Write out every line of text in the records below word for word, leaving the pictures out.

> **DATASET RECORDS**
========================================================================
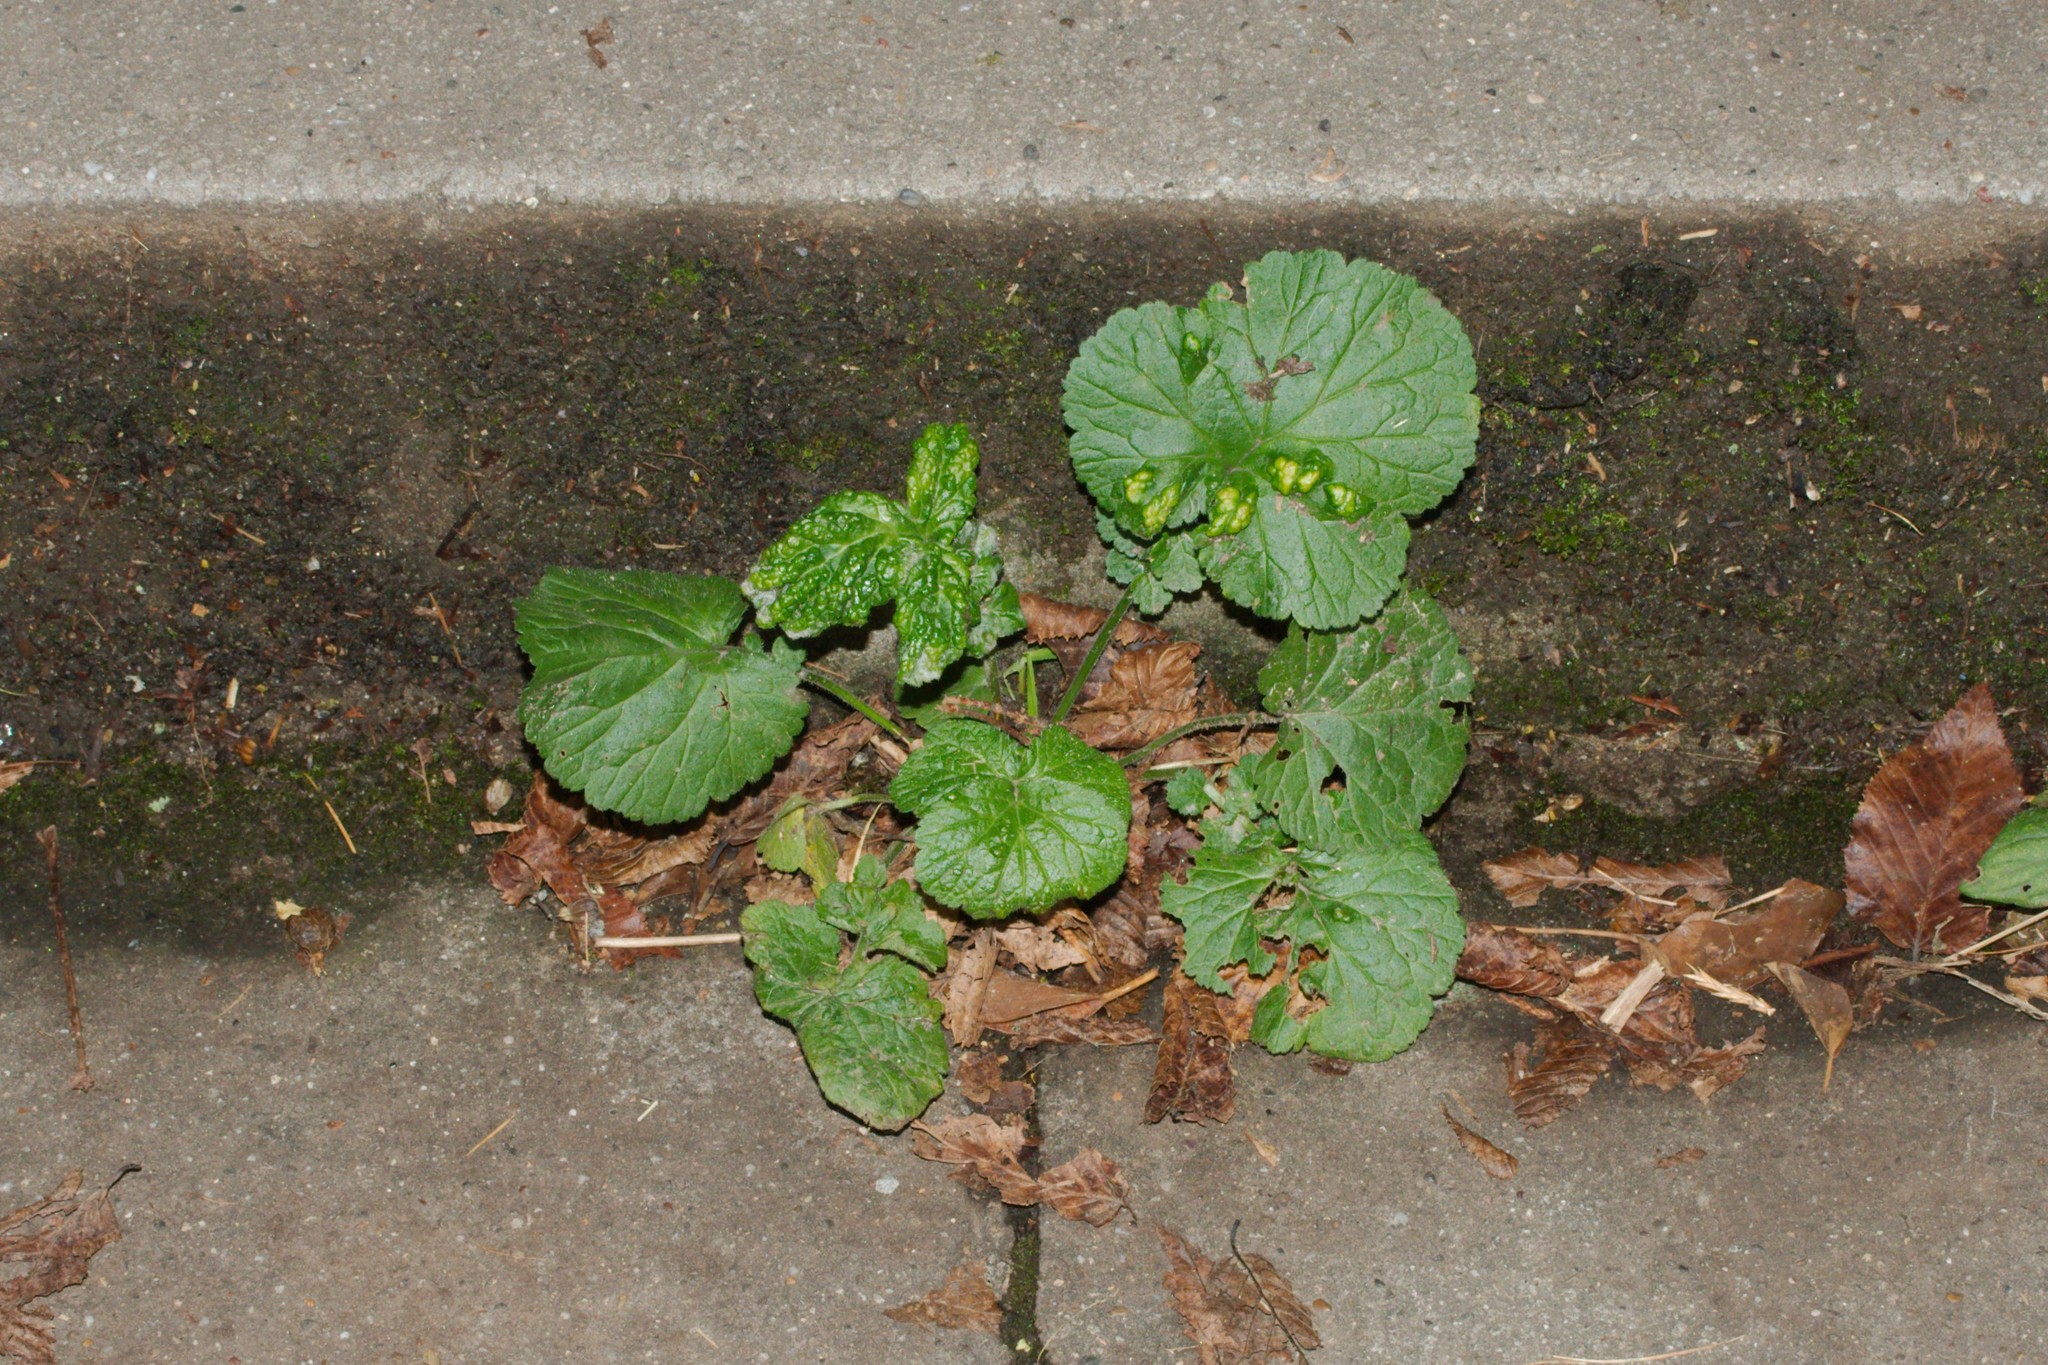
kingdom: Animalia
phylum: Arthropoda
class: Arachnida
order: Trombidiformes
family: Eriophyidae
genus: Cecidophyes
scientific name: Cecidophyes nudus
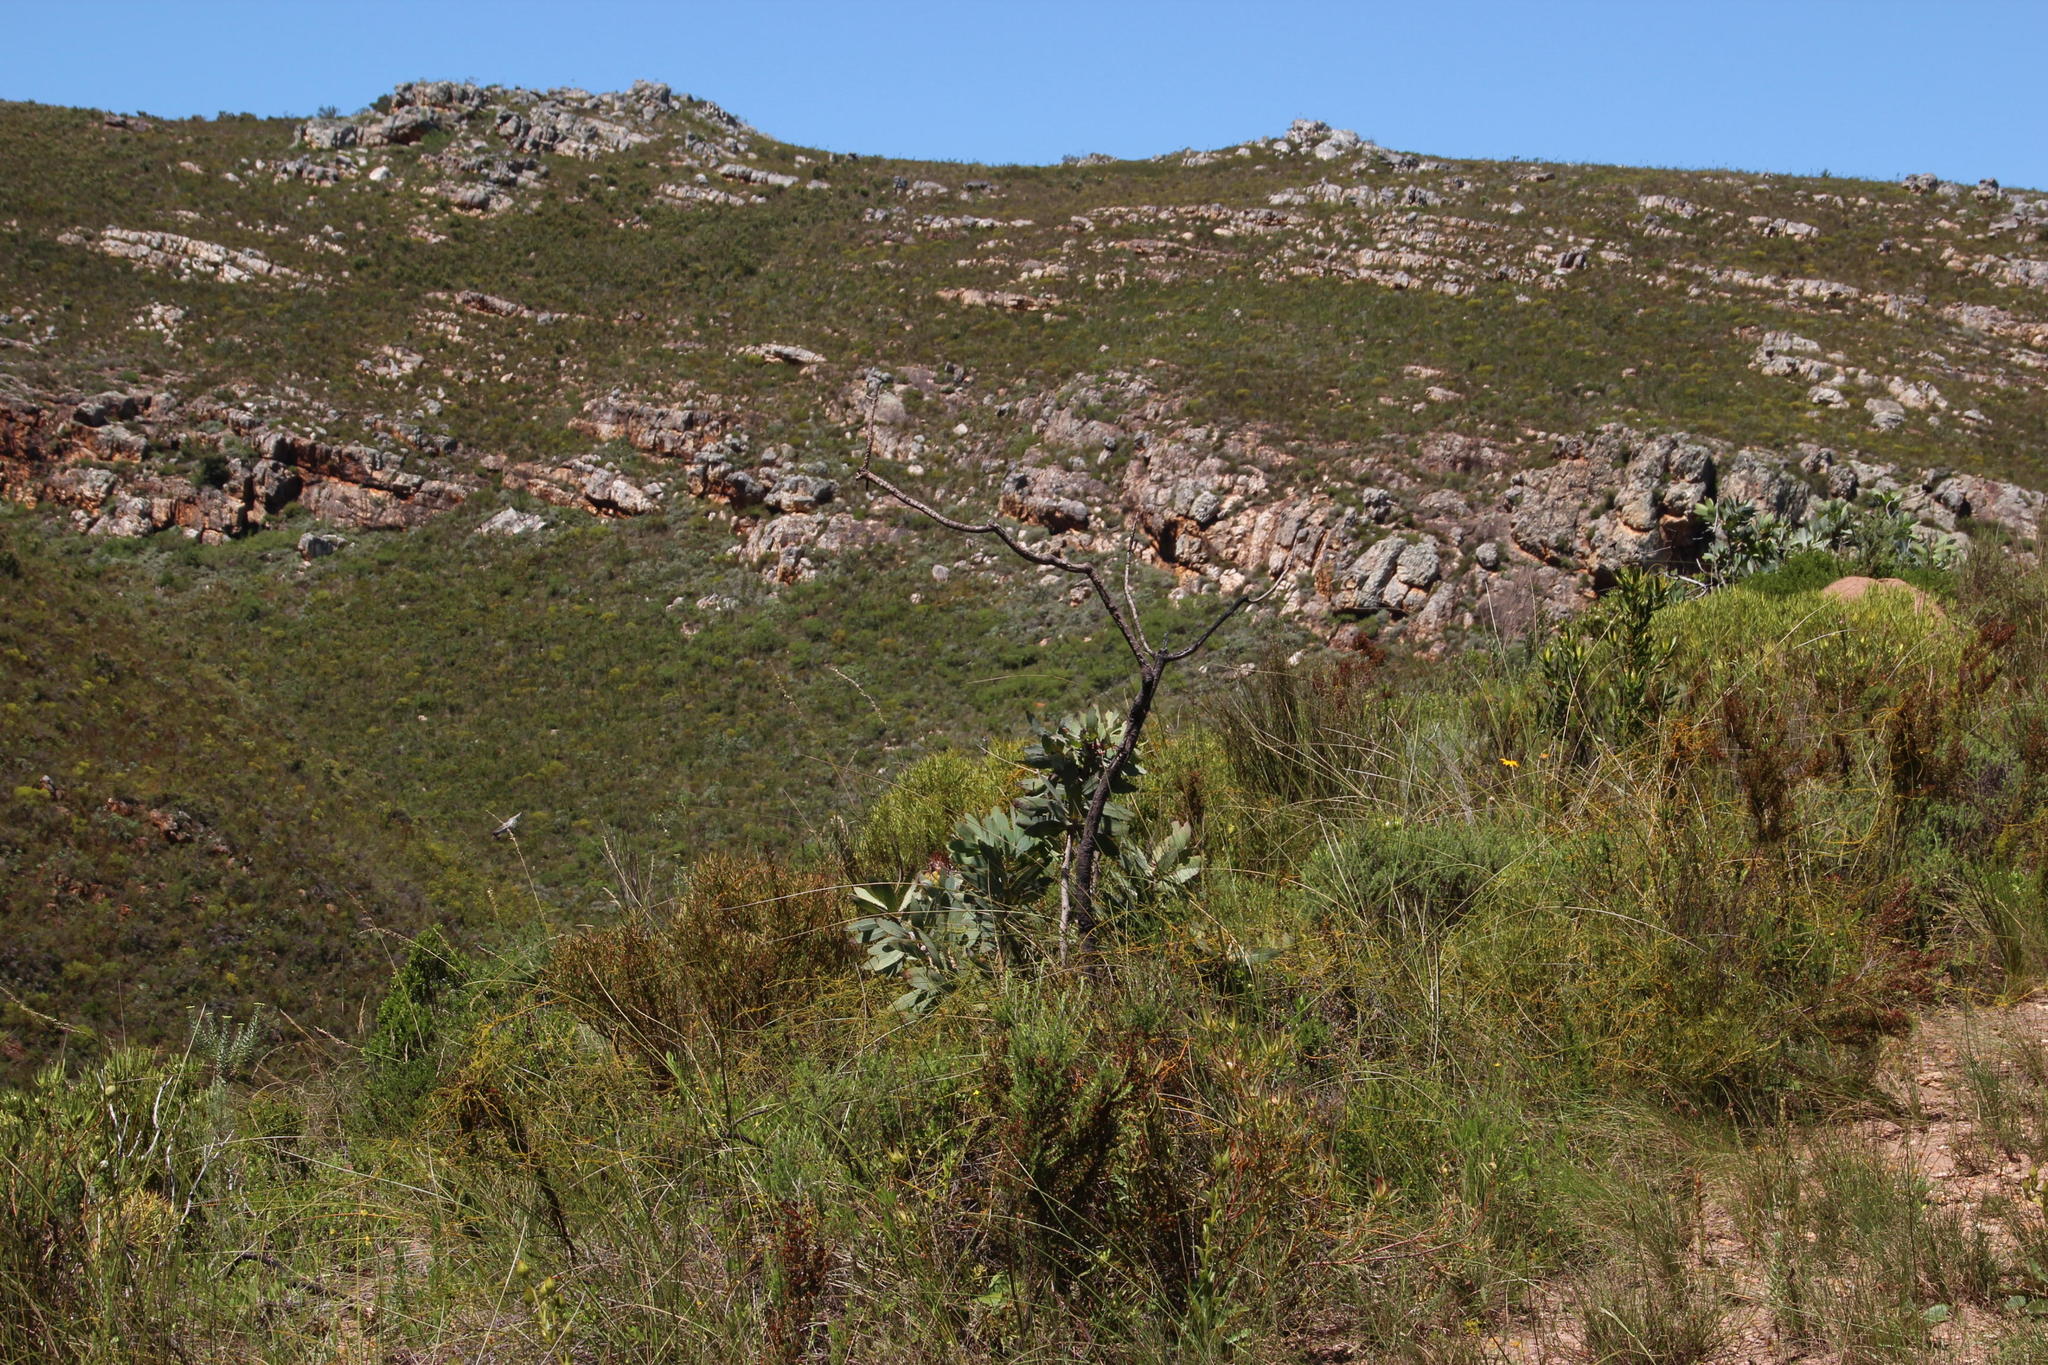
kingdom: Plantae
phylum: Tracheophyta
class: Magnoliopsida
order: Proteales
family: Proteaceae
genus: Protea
========================================================================
> **SOLUTION TO THE PROBLEM**
kingdom: Animalia
phylum: Arthropoda
class: Arachnida
order: Trombidiformes
family: Eriophyidae
genus: Cecidophyes
scientific name: Cecidophyes nudus
kingdom: Plantae
phylum: Tracheophyta
class: Magnoliopsida
order: Proteales
family: Proteaceae
genus: Protea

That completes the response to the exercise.